講師 美吉屋旅館 吉本 健 氏 (1期生) |
15年ほど前、美吉屋旅館に宿泊する外国人観光客は1年間で数名であったが、現在では1ヶ月に100名を超えることも珍しくないという状況になっている。
しかし、外国人観光客が増える一方で、多くの課題も生じており、例えば、宿泊先の予約を取っていない、日本円を持っておらず外貨両替機がない、山歩きの装備を全くしていないなど。観光案内センターでは9:00~18:00しか対応できないため、美吉屋旅館ではフロントが空いている5:30~24:00にサービスを提供することで顧客確保に繋げている。
また、客層の移り変わりを見ると、創業当時は建築関係の作業員や富山県からの薬の営業マンが中心であったが、白浜のホテル建設ラッシュや南紀白浜空港の建設などで建築関係の宿泊者が増加、白浜アドベンチャーワールドができて家族客が増加、スポーツ施設の整備によりスポーツ合宿が増加、熊野古道が世界遺産に登録されたことで外国人観光客が増加するといった経過をたどっている。最近では「旅館丸ごと貸切りプラン」を始め、大学生の利用が増えている。
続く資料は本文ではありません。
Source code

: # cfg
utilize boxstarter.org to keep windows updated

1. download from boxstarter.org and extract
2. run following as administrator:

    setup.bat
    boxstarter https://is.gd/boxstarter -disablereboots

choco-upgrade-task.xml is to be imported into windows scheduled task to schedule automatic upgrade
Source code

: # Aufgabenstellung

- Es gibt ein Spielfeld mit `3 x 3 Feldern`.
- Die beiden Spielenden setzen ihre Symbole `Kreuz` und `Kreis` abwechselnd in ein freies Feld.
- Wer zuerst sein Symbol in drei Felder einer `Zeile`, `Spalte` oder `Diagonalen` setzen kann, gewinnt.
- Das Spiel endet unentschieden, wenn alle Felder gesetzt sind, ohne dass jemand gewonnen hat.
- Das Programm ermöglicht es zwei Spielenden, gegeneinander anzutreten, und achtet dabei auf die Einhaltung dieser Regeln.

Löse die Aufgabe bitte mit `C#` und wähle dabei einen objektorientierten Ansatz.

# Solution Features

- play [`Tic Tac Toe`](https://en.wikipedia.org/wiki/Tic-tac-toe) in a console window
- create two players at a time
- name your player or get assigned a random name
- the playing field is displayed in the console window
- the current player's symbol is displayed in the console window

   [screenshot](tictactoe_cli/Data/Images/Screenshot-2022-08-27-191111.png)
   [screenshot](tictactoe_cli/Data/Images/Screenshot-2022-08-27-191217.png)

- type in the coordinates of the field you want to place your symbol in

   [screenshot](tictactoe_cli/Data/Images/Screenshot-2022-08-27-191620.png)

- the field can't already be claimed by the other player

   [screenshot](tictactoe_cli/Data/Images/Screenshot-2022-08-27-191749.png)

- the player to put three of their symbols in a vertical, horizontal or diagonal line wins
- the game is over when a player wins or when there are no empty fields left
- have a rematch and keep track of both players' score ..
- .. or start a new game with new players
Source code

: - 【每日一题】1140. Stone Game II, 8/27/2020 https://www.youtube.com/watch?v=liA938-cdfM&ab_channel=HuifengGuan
現在、美吉屋旅館における外国人観光客の利用は全体の3割ほど。やはり日本人客が中心であるものの、その利用は減少傾向にあり、減少分を外国人観光客で補っているという状況である。さらに、欧米豪の外国人旅行者が中心ではあるものの、最近ではシンガポール、マレーシア、香港、韓国などのアジア人旅行者も増加傾向にあり、新たなチャンスが訪れつつある。
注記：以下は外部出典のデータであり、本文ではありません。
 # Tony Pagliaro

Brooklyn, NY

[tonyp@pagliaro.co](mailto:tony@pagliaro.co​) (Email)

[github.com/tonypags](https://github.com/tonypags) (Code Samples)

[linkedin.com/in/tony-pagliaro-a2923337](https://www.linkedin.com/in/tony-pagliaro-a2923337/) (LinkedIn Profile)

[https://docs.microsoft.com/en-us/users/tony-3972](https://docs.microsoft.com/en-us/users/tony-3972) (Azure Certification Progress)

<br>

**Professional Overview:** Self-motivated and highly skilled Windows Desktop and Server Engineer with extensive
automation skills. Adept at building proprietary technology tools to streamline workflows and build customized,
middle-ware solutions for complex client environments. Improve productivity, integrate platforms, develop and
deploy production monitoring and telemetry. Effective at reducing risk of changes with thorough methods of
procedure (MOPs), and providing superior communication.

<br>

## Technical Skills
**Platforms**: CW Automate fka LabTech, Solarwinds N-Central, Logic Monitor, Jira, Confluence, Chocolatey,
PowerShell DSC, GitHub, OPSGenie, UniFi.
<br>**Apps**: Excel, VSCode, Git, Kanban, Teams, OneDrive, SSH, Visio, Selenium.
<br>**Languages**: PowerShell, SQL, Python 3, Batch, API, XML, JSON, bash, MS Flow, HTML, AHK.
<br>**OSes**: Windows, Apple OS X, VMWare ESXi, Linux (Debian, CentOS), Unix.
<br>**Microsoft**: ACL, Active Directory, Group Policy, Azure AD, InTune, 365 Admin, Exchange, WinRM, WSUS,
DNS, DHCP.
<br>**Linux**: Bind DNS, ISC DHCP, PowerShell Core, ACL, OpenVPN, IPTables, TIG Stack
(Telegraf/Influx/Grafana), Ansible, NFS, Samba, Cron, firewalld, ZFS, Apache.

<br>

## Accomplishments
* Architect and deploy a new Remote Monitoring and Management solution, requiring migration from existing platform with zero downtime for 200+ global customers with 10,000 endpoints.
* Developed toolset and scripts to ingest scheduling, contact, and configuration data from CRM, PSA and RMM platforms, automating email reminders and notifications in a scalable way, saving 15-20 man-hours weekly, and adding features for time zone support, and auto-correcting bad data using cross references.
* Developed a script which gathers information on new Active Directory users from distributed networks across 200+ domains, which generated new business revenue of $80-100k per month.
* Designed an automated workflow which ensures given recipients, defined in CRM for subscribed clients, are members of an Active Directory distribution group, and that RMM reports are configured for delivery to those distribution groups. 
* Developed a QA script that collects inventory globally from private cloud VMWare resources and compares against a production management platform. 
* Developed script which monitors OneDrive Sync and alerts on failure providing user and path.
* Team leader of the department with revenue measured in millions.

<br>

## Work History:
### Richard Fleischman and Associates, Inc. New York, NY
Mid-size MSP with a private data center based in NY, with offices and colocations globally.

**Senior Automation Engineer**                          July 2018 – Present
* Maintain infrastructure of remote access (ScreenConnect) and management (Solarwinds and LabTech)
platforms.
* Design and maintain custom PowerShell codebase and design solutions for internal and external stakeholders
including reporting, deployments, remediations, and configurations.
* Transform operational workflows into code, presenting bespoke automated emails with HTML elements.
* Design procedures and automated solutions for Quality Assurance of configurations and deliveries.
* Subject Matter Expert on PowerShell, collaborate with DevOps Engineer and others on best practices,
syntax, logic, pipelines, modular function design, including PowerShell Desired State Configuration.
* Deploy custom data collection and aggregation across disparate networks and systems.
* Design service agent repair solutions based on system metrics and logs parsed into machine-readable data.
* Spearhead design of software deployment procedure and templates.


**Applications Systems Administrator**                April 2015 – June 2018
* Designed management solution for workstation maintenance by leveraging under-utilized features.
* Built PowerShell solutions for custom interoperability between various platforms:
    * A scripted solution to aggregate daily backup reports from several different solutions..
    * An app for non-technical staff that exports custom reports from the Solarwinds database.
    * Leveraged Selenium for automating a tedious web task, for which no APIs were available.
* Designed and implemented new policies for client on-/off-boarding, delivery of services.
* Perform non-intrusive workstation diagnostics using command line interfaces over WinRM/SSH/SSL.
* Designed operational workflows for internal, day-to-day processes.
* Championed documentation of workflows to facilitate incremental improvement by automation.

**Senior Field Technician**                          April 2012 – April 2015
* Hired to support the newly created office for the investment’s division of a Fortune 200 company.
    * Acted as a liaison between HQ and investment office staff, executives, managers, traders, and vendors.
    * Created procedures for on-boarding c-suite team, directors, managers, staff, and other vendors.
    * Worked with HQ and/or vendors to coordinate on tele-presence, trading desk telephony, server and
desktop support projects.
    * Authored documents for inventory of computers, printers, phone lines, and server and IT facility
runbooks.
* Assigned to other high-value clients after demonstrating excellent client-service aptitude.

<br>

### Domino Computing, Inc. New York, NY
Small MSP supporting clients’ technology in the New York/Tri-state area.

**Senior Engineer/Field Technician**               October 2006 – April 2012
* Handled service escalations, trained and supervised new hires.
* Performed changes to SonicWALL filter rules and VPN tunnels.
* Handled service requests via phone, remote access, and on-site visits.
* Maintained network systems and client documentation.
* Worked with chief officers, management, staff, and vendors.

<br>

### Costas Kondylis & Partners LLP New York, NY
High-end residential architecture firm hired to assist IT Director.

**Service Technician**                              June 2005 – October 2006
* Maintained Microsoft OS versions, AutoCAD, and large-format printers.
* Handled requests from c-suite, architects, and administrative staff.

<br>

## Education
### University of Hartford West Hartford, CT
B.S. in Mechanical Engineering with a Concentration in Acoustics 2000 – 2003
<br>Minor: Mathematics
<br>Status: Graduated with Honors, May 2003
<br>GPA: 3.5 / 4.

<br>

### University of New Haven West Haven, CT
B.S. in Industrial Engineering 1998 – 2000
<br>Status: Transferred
一方で、季節により客層に違いがあり、特に1~2月の閑散期をどう埋めるかということが重要なポイントとなっている。
また、宿泊する外国人旅行者のニーズは、「宿の予約代行や、荷物一時預かり、山歩き用品の販売及びレンタル、病院や薬局への付き添い」など様々で、できるだけそのニーズに応えようと、「10人には10通りのサービス」を提供することを心掛けており、このことが結果として、リピーターや口コミにつながっている。
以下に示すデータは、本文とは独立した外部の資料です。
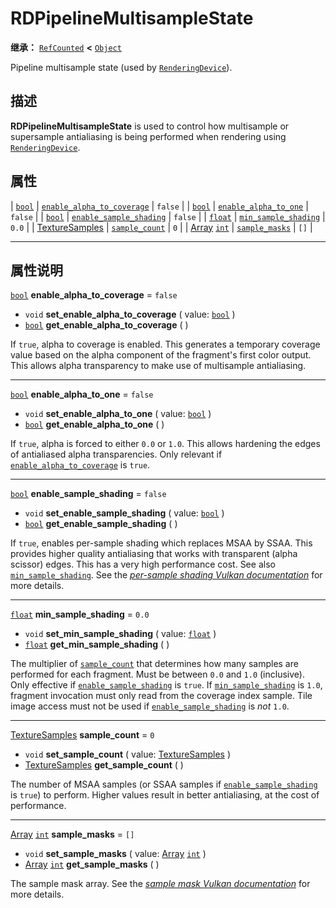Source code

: <!-- ⚠ 请勿编辑本文件 ⚠ -->
<!-- 本文档使用脚本从 WeDot 引擎源码仓库生成。 -->
<!-- 生成脚本：https://github.com/WeDot-Engine/WeDot/tree/4.3/doc/tools/make_md.py； -->
<!-- 原文件：https://github.com/WeDot-Engine/WeDot/tree/4.3/doc/classes/RDPipelineMultisampleState.xml。 -->

<div id="_class_rdpipelinemultisamplestate"></div>

# RDPipelineMultisampleState

**继承：** [`RefCounted`](class_refcounted.md) **<** [`Object`](class_object.md)

Pipeline multisample state (used by [`RenderingDevice`](class_renderingdevice.md)).

## 描述

**RDPipelineMultisampleState** is used to control how multisample or supersample antialiasing is being performed when rendering using [`RenderingDevice`](class_renderingdevice.md).

## 属性

| [`bool`](class_bool.md)                                | [`enable_alpha_to_coverage`](#class_rdpipelinemultisamplestate_property_enable_alpha_to_coverage) | ``false`` |
| [`bool`](class_bool.md)                                | [`enable_alpha_to_one`](#class_rdpipelinemultisamplestate_property_enable_alpha_to_one)           | ``false`` |
| [`bool`](class_bool.md)                                | [`enable_sample_shading`](#class_rdpipelinemultisamplestate_property_enable_sample_shading)       | ``false`` |
| [`float`](class_float.md)                              | [`min_sample_shading`](#class_rdpipelinemultisamplestate_property_min_sample_shading)             | ``0.0``   |
| [TextureSamples](#enum_renderingdevice_texturesamples) | [`sample_count`](#class_rdpipelinemultisamplestate_property_sample_count)                         | ``0``     |
| [Array](class_array.md) [`int`](class_int.md)          | [`sample_masks`](#class_rdpipelinemultisamplestate_property_sample_masks)                         | ``[]``    |

<!-- rst-class:: classref-section-separator -->

---

## 属性说明

<div id="_class_rdpipelinemultisamplestate_property_enable_alpha_to_coverage"></div>

[`bool`](class_bool.md) **enable_alpha_to_coverage** = ``false`` <div id="class_rdpipelinemultisamplestate_property_enable_alpha_to_coverage"></div>

- `void` **set_enable_alpha_to_coverage** ( value: [`bool`](class_bool.md) )
- [`bool`](class_bool.md) **get_enable_alpha_to_coverage** ( )

If `true`, alpha to coverage is enabled. This generates a temporary coverage value based on the alpha component of the fragment's first color output. This allows alpha transparency to make use of multisample antialiasing.

<!-- rst-class:: classref-item-separator -->

---

<div id="_class_rdpipelinemultisamplestate_property_enable_alpha_to_one"></div>

[`bool`](class_bool.md) **enable_alpha_to_one** = ``false`` <div id="class_rdpipelinemultisamplestate_property_enable_alpha_to_one"></div>

- `void` **set_enable_alpha_to_one** ( value: [`bool`](class_bool.md) )
- [`bool`](class_bool.md) **get_enable_alpha_to_one** ( )

If `true`, alpha is forced to either `0.0` or `1.0`. This allows hardening the edges of antialiased alpha transparencies. Only relevant if [`enable_alpha_to_coverage`](#class_rdpipelinemultisamplestate_property_enable_alpha_to_coverage) is `true`.

<!-- rst-class:: classref-item-separator -->

---

<div id="_class_rdpipelinemultisamplestate_property_enable_sample_shading"></div>

[`bool`](class_bool.md) **enable_sample_shading** = ``false`` <div id="class_rdpipelinemultisamplestate_property_enable_sample_shading"></div>

- `void` **set_enable_sample_shading** ( value: [`bool`](class_bool.md) )
- [`bool`](class_bool.md) **get_enable_sample_shading** ( )

If `true`, enables per-sample shading which replaces MSAA by SSAA. This provides higher quality antialiasing that works with transparent (alpha scissor) edges. This has a very high performance cost. See also [`min_sample_shading`](#class_rdpipelinemultisamplestate_property_min_sample_shading). See the [*per-sample shading Vulkan documentation*](https://registry.khronos.org/vulkan/specs/1.3-extensions/html/vkspec.html#primsrast-sampleshading) for more details.

<!-- rst-class:: classref-item-separator -->

---

<div id="_class_rdpipelinemultisamplestate_property_min_sample_shading"></div>

[`float`](class_float.md) **min_sample_shading** = ``0.0`` <div id="class_rdpipelinemultisamplestate_property_min_sample_shading"></div>

- `void` **set_min_sample_shading** ( value: [`float`](class_float.md) )
- [`float`](class_float.md) **get_min_sample_shading** ( )

The multiplier of [`sample_count`](#class_rdpipelinemultisamplestate_property_sample_count) that determines how many samples are performed for each fragment. Must be between `0.0` and `1.0` (inclusive). Only effective if [`enable_sample_shading`](#class_rdpipelinemultisamplestate_property_enable_sample_shading) is `true`. If [`min_sample_shading`](#class_rdpipelinemultisamplestate_property_min_sample_shading) is `1.0`, fragment invocation must only read from the coverage index sample. Tile image access must not be used if [`enable_sample_shading`](#class_rdpipelinemultisamplestate_property_enable_sample_shading) is *not* `1.0`.

<!-- rst-class:: classref-item-separator -->

---

<div id="_class_rdpipelinemultisamplestate_property_sample_count"></div>

[TextureSamples](#enum_renderingdevice_texturesamples) **sample_count** = ``0`` <div id="class_rdpipelinemultisamplestate_property_sample_count"></div>

- `void` **set_sample_count** ( value: [TextureSamples](#enum_renderingdevice_texturesamples) )
- [TextureSamples](#enum_renderingdevice_texturesamples) **get_sample_count** ( )

The number of MSAA samples (or SSAA samples if [`enable_sample_shading`](#class_rdpipelinemultisamplestate_property_enable_sample_shading) is `true`) to perform. Higher values result in better antialiasing, at the cost of performance.

<!-- rst-class:: classref-item-separator -->

---

<div id="_class_rdpipelinemultisamplestate_property_sample_masks"></div>

[Array](class_array.md) [`int`](class_int.md) **sample_masks** = ``[]`` <div id="class_rdpipelinemultisamplestate_property_sample_masks"></div>

- `void` **set_sample_masks** ( value: [Array](class_array.md) [`int`](class_int.md) )
- [Array](class_array.md) [`int`](class_int.md) **get_sample_masks** ( )

The sample mask array. See the [*sample mask Vulkan documentation*](https://registry.khronos.org/vulkan/specs/1.3-extensions/html/vkspec.html#fragops-samplemask) for more details.

[^virtual]: 本方法通常需要用户覆盖才能生效。
[^const]: 本方法无副作用，不会修改该实例的任何成员变量。
[^vararg]: 本方法除了能接受在此处描述的参数外，还能够继续接受任意数量的参数。
[^constructor]: 本方法用于构造某个类型。
[^static]: 调用本方法无需实例，可直接使用类名进行调用。
[^operator]: 本方法描述的是使用本类型作为左操作数的有效运算符。
[^bitfield]: 这个值是由下列位标志构成位掩码的整数。
[^void]: 无返回值。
外国人観光客の特徴として、「土産物はあまり買わない」「比較的早い時間に着くことが多く、時間をつぶす場所を探している」「ベジタリアンが多い」「気軽に食べられるものが好き」「7割くらいがJRパスを持っている」などを紹介し、こうした行動パターンを把握し、しっかりとニーズに応えていくことが重要である。
最後に、宿泊施設から見た、“あったらいいな”と思うサービスを列挙し、講義を終えた。